First ionization energy group 5 periodic table

Figure 3: First Ionization Energy of the Group 6 elements

 

2.3. Melting and boiling point

From Chromium to Tungsten in group 6, melting and boiling point increase continuously while melting and boiling point of Seaborgium is unknown (Xiao, et al., 2012).

melting and boiling points group 5 periodic table

Figure 4: Melting and Boiling Points of the Group 6 elements

 

3. Coordination chemistry of group 6

Elements of group 6 can form coordination compounds. These compounds contain a metal ion bonded to anions and/or a Lewis base donor atom. They involve a central metal ion bonded to a ligand. This ion may be bonded to a finite number of ligands. The ligands contain electrons that can be shared with the metal. The composition of the complex ion and the charge of the ligand determine the color of the compound.

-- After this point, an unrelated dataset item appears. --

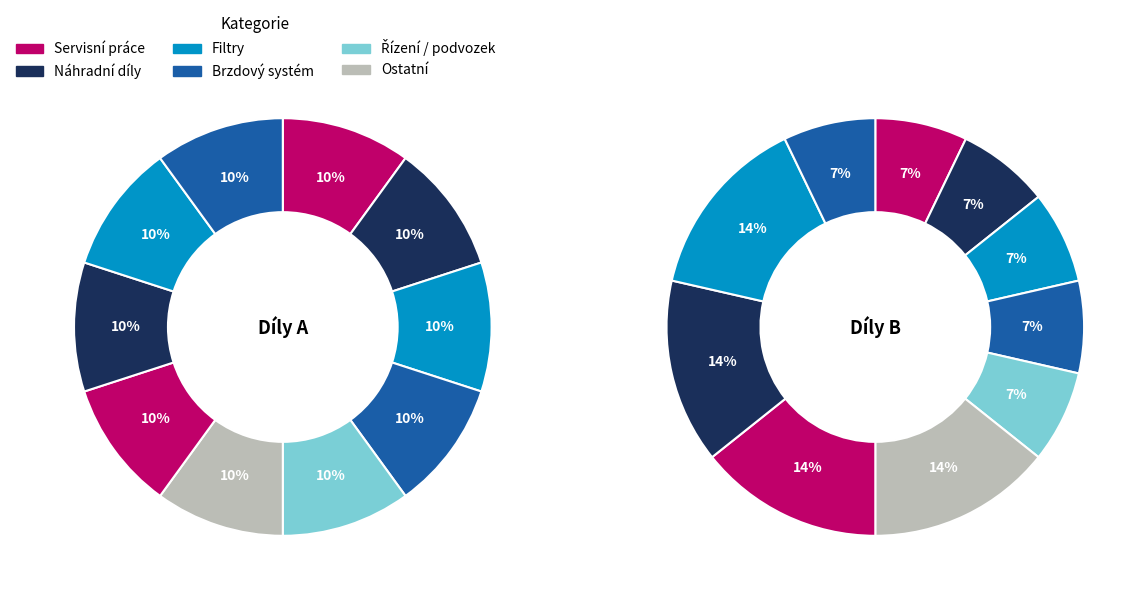

Count the number of slices in the pie.

20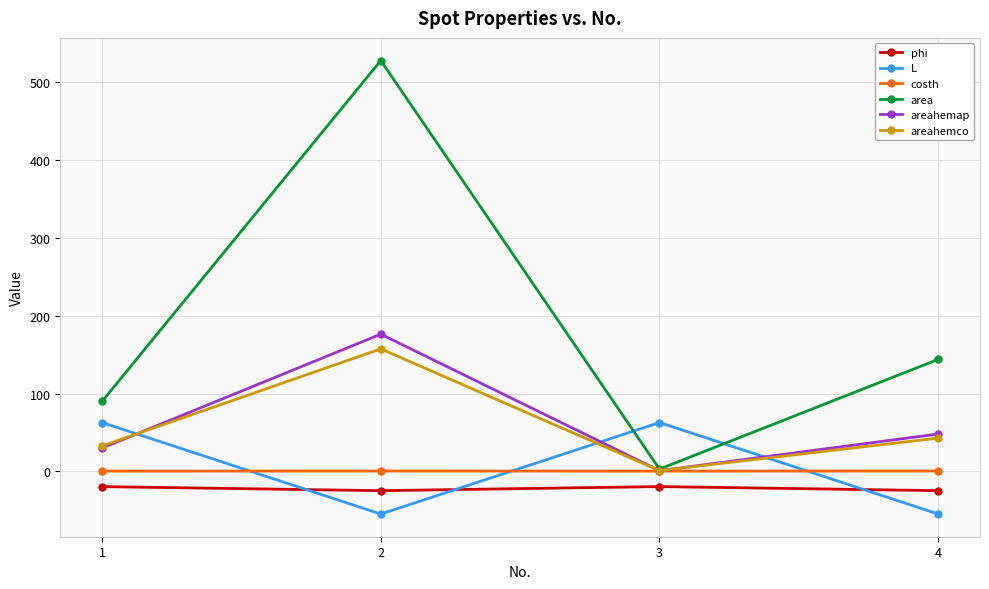

What are all the series names shown in the legend?

phi, L, costh, area, areahemap, areahemco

Coordination complexes of Molybdenum and Chromium

Figure 5: Coordination complexes of Molybdenum and Chromium

 

4. Uses of group 6 elements

These elements are known to have significant biological roles in various living organisms. Multiple everyday applications exist for them. Some of the most common uses of these elements include chroming metals and alloys, as well as the manufacture of polymers and other metal alloys. Chromium is used for staining glass these elements are also used in the manufacture of batteries. Lithium batteries power most of today’s digital devices. Coordination complexes of this group 6 elements are used as catalysts in many industrial applications. They are also found in hemoglobin and other biomolecules. Other uses of group 6 elements include the manufacture of batteries, as well as inks and rubbers. Some of these elements are used in manufacturing aircraft parts and oil pipelines. These metals are also used structurally. Metals are used in electrical technology and are used in coinage. They are also used in making high-temperature steels (Xiao, et al., 2012; Liu & Lin, 2018).

You want to know about all the Groups of the Periodic Table?

 

References

1. Liu, D., Lin, X., & Tománek, D. (2018). Microscopic mechanism of the helix-to-layer transformation in elemental group VI solids. Nano Letters, 18(8), 4908-4913.
2. Kachian, J. S., Wong, K. T., & Bent, S. F. (2010). Periodic trends in organic functionalization of group IV semiconductor surfaces. Accounts of chemical research, 43(2), 346-355.
3. Xiao, D., Liu, G. B., Feng, W., Xu, X., & Yao, W. (2012). Coupled spin and valley physics in monolayers of MoS 2 and other group-VI dichalcogenides. Physical review letters, 108(19), 196802.